Excerpted passage:
PHILANTHROPY AND NUCLEAR RISK REDUCTION
This comment is intended to provoke debate and start a dialogue between nuclear risk reducers (particularly, we hope, the European Leadership Network and its sister organisation, the Asia-Pacific Leadership Network) and philanthropy (particularly, we hope, members of the Effective Altruism movement). So it explores misconceptions on both sides in deliberately broad terms that should not be taken too much to heart.
Here’s the proposition:
Great power competition is a greater driver of existential risk than all natural risks combined. [1] Yet philanthropy spends only a small amount to reduce security risks, still less to reduce existential risks, and of that only a tiny proportion to reduce nuclear risks. Less than 1% of last year’s peace and security philanthropy went to nuclear issues. Of that, around 60% came from a single source—the MacArthur Foundation—which by 2025 will stop investing in nuclear risk reduction.[2]
Meanwhile, great power relations are deteriorating. So nuclear risks are growing faster than other existential threats. And the grip of nuclear powers on these nuclear risks is diminishing.[3]
The space and the need for collaboration between longtermist philanthropy and non-governmental nuclear risk reducers is growing correspondingly.

What you are asked to do:
Revise the piece on philanthropy and nuclear risk by writing out everything from "PHILANTHROPY AND NUCLEAR" down to "much to heart." with "conversation" in place of "dialogue".

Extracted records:
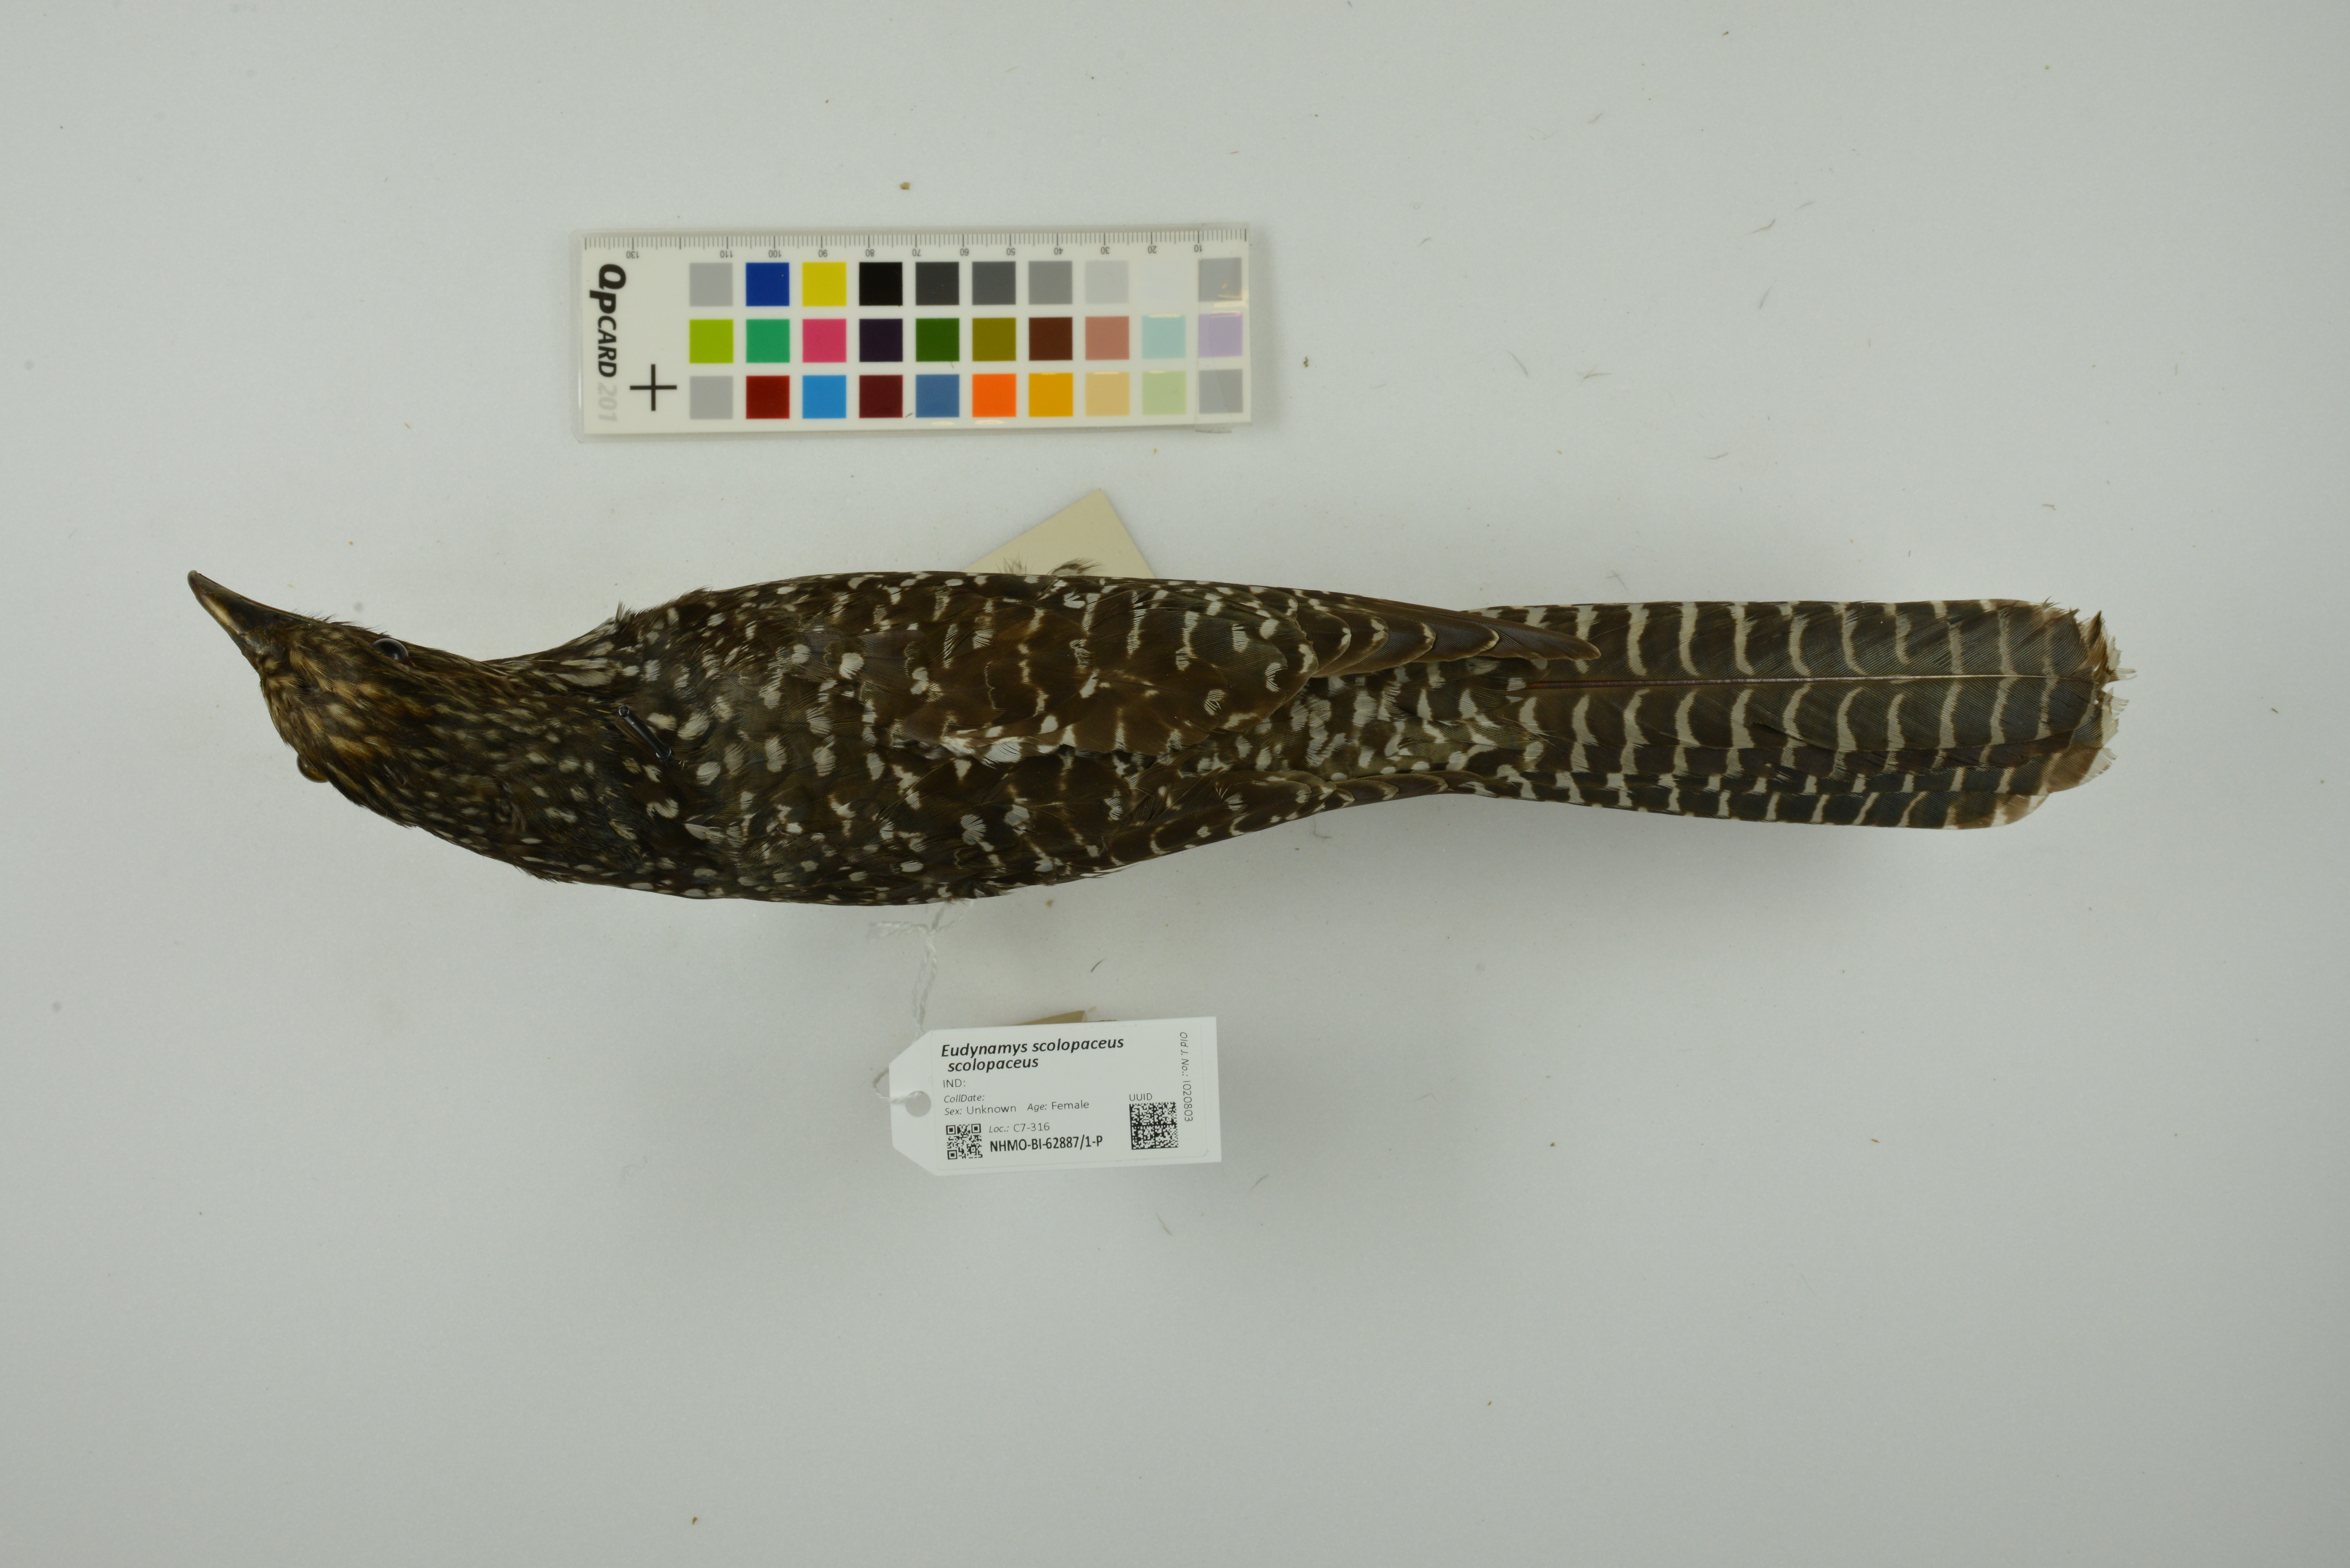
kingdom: Animalia
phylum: Chordata
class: Aves
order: Cuculiformes
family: Cuculidae
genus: Eudynamys
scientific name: Eudynamys scolopaceus
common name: Asian koel
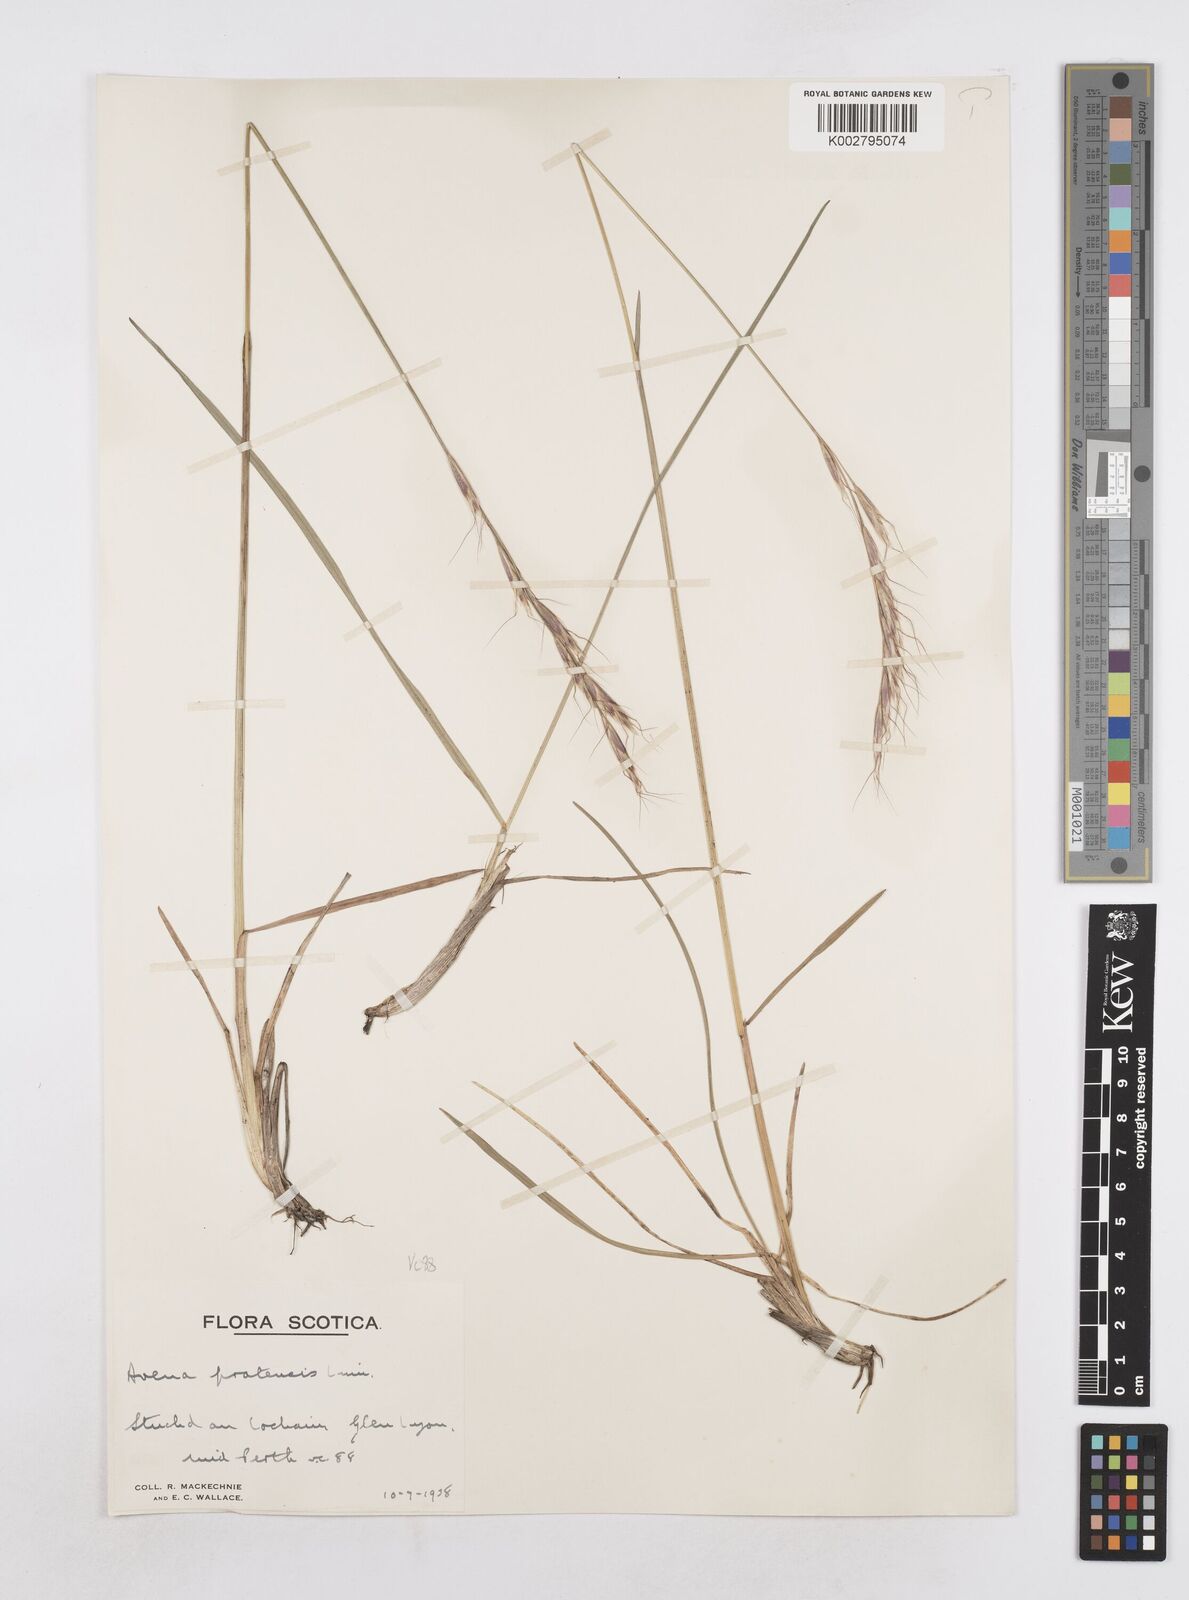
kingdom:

Exercise result:
PHILANTHROPY AND NUCLEAR RISK REDUCTION
This comment is intended to provoke debate and start a conversation between nuclear risk reducers (particularly, we hope, the European Leadership Network and its sister organisation, the Asia-Pacific Leadership Network) and philanthropy (particularly, we hope, members of the Effective Altruism movement). So it explores misconceptions on both sides in deliberately broad terms that should not be taken too much to heart.